Despite efforts by some to bring greater food transparency, a California district court has ruled that two large candy makers are not obligated to disclose that their cocoa suppliers use child slave labor.

According to Courthouse News, U.S. District Judge Joseph Spero ruled Tuesday that Nestlé and Hershey were not violating California’s Consumer Legal Remedies Act and the state’s unfair competition and false advertising laws by not disclosing labor uses in its supply chain on chocolate product labels.

“There are countless issues that may be legitimately important to many customers, and the courts are not suited to determine which should occupy the limited surface area of a chocolate wrapper,” Spero wrote in a pair of identical rulings related to two class actions against Nestlé and Hershey.

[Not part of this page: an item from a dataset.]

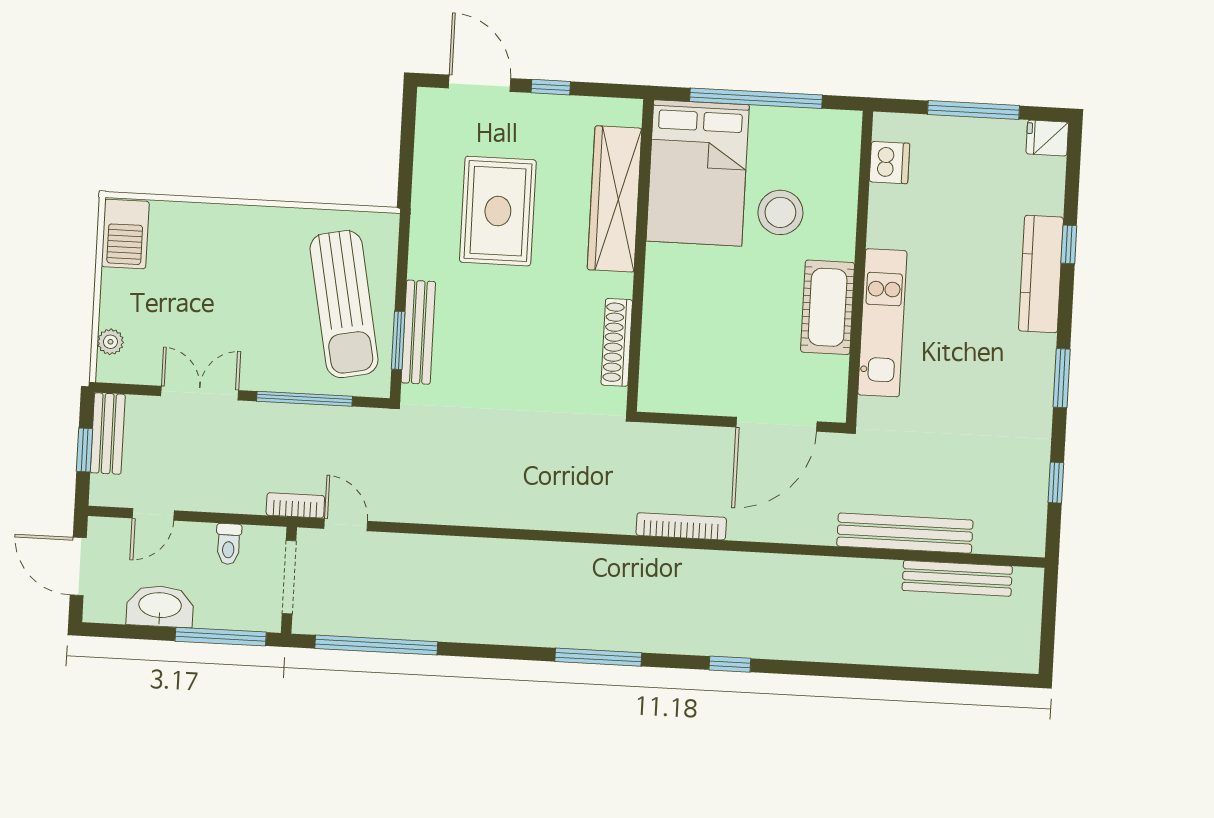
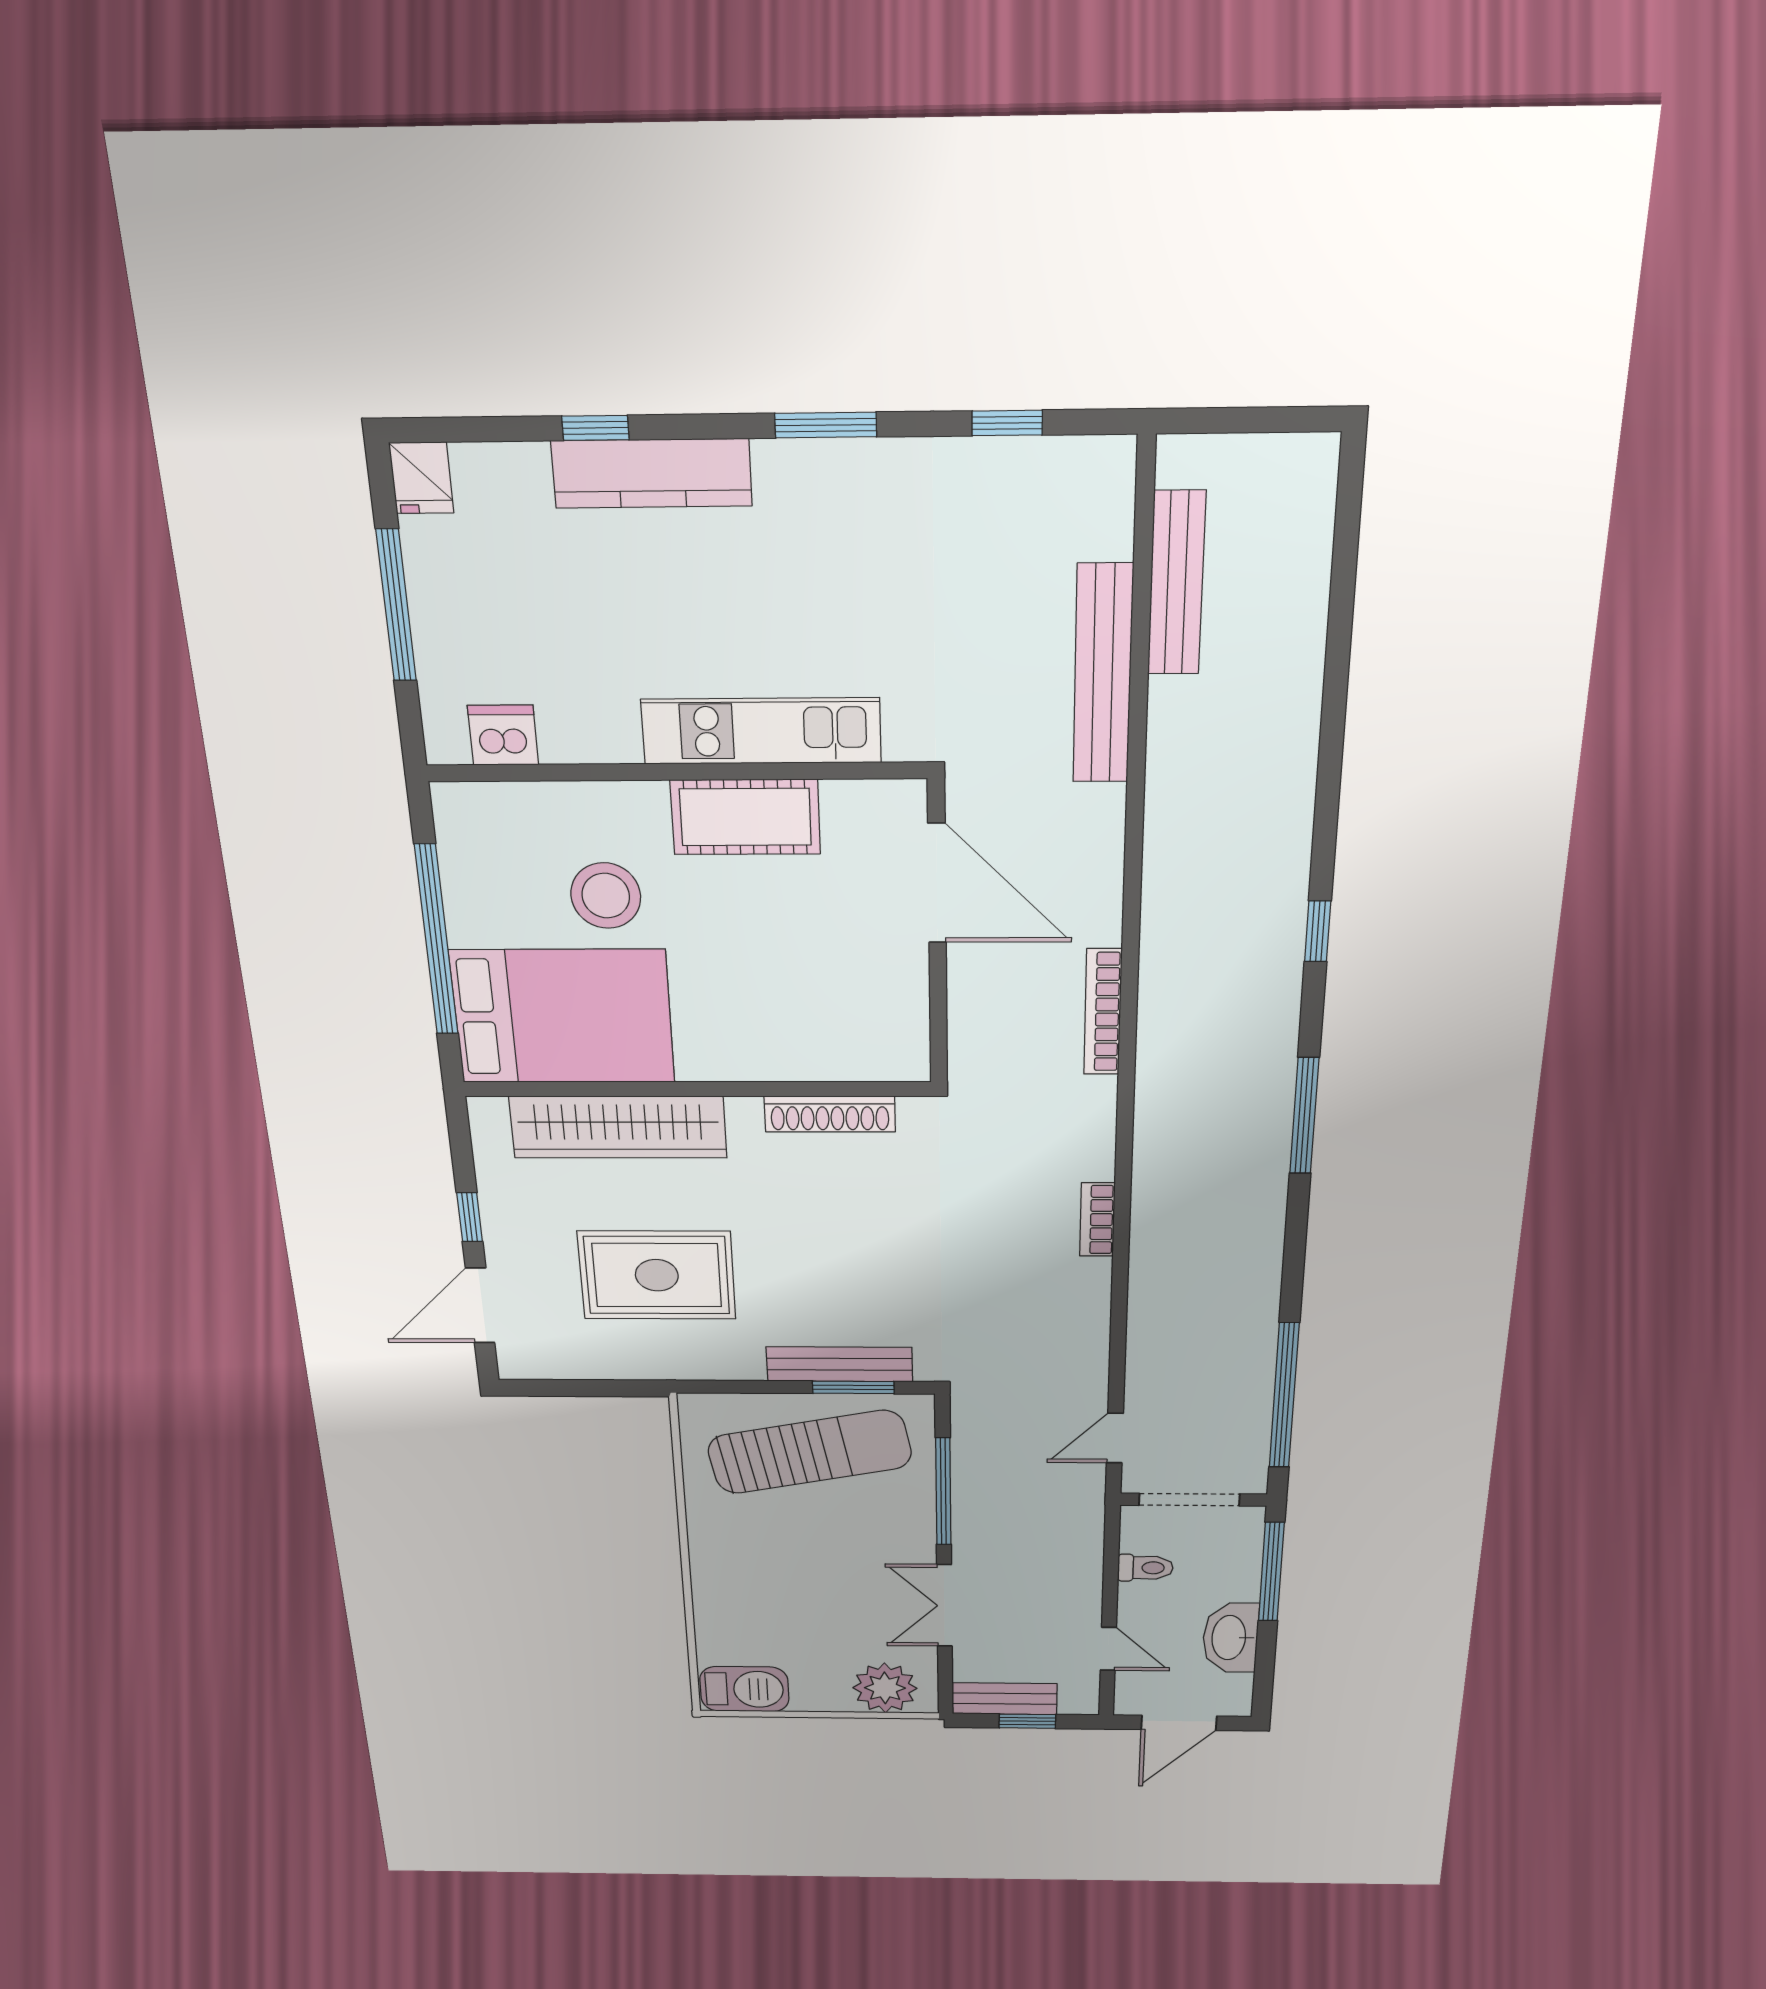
plant: (110, 342) -> (885, 1688), width x1.87, depth x1.87
bookcase: (295, 505) -> (1097, 1220), moved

In 2015, Elaine McCoy sued Nestle and Laura Dana sued Hershey charging the food companies failed to disclose they make their candies using cocoa beans harvested by child slaves.A third class action was filed by a customer against Mars. His appeal of U.S. District Judge Richard Seeborg's dismissal is pending in the Ninth Circuit Court of Appeals.

Forced-labor plantations in Ivory Coast, which use some children either sold or kidnapped as workers, to produce cocoa, have come under fire by human rights groups.  According to a Tulane University study cited in the complaints, children are held against their will on isolated farms, locked away at night, threatened with beatings and forced to work long hours.

Spero referenced Seeborg's Hodsdon ruling in dismissing the actions, writing, "A duty to disclose under California law does not extend to all 'information [that] may persuade a consumer to make different purchasing decisions."